An ICF certification is awarded by the International Coaching Federation, the world’s largest independent body of professionally-trained coaches. While other organisations also offer accreditation for coaches, the ICF ‘stamp’ is the most globally recognised credentials, associated with leading and informing the future of coaching. To be ICF-certified is often referred to as obtaining the ‘Gold Standard in Coaching.’
There are various levels of ICF accreditation, all of which involve a rigorous review process, hours of training, and a handful of paid coachee experience and evaluations. For example, Coach Cat had to complete a minimum of 60 hours of coach training, 100 hours of coach experience, 10 hours of mentor coaching, a performance evaluation, and a knowledge assessment to receive her ACC title by the ICF.

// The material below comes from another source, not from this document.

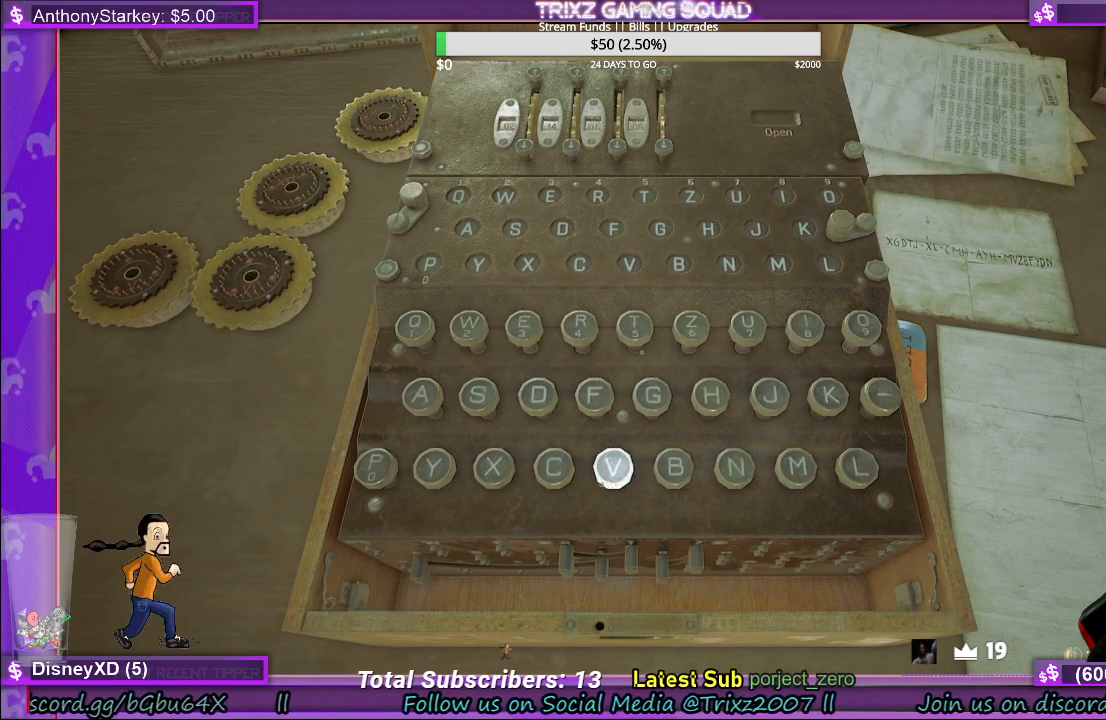
{"keys": [], "mouse": [], "events": [[200, "mouse_left", "down"], [317, "mouse_left", "up"]]}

How exactly are coaches assessed to be certified?
The ICF and other accrediting bodies aim to set a high standard for coaching professionals are founded on a code of ethics, primary competencies, and continuous education within the subject. Frameworks that must be practised and mastered before certification include:
Meeting Ethical Guidelines: The coach understands and exhibits ethics, distinguishes coaching from his/her other professions, and commits to ongoing personal and professional development.
Establishing the Coaching Agreement: The coach can understand and communicate what is required in specific coaching interactions, his/her parameters as a coach (including confidentiality), and the outcomes of coaching that is agreed upon by the coachee.

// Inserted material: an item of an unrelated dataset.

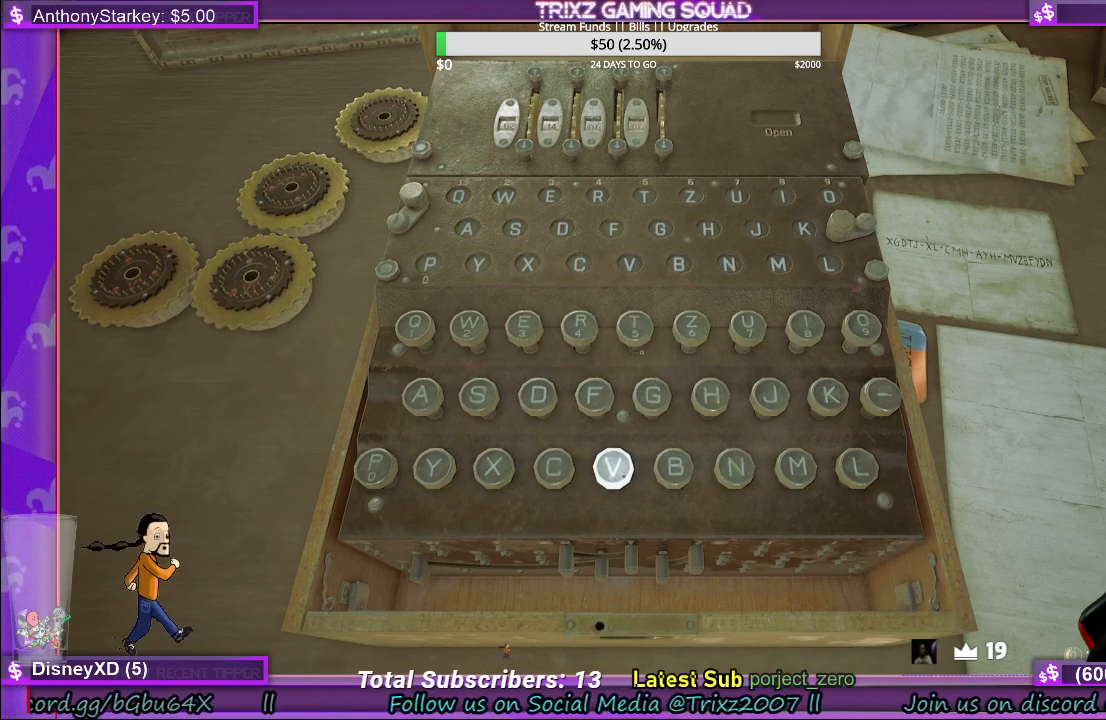
{"keys": [], "mouse": [], "events": []}
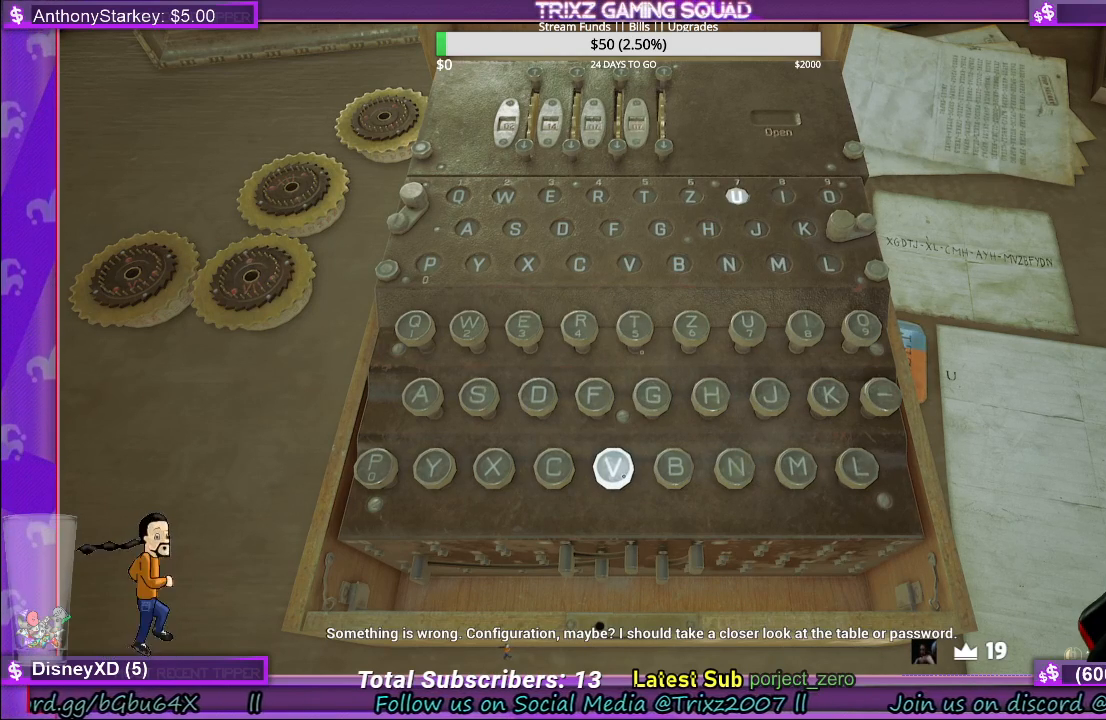
{"keys": [], "mouse": [], "events": []}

The Coaching Relationship: There is trust and intimacy between the coachee and coach, built upon mutual respect, trust, and a safe environment. This includes sensitively broaching difficult areas, being inclusive of differences, and demonstrating honesty and integrity as a coach.
Coaching Presence: The coach is fully conscious and present during sessions, employing a style with the coachee that is open, intuitive, and confident. They are flexible to the agenda, but not overpowered by the coachee’s emotions.
Effective Communication: The coach utilises active listening, open questions and feedback skills to help the coachee gain insights and progress towards the agreed outcomes. This means making educated interpretations, integrating and evaluating multiple sources of information, as well as using language that has the greatest positive impact.
Designing Actions and Ongoing Learning: The coach is committed to support and stretch the coachee in the design and achievement of their outcomes. He/she encourages the coachee to hold attention to what is important to them and take responsibility for future learning.
Why is it important to work with a certified coach?
As outlined above, becoming a certified coach can be a long and arduous process. It requires a mastery of coaching skills and countless hours perfecting your craft. Most of all, it calls for a commitment to excellence and a dedication to the coach-coachee relationship.
Long-standing certifying bodies like the ICF are trusted sources in an otherwise unregulated industry - giving clients the peace of mind that their coach is who they say they are, can meet the expectations set for them professionally, and works ethically. Because coaching is action-orientated, it needs models and frameworks beyond core communication in order to bring insight and learning. This is not to say that uncertified coaches are 'bad' or 'unethical,' but that it is more difficult to determine their methodology and standards of work. In turn, gathering information on the effectiveness of their practice can be ambiguous and challenging to scale, especially in a business setting. Furthermore, as professional coaching continues to grow in popularity, certification will inevitably become a legal necessity.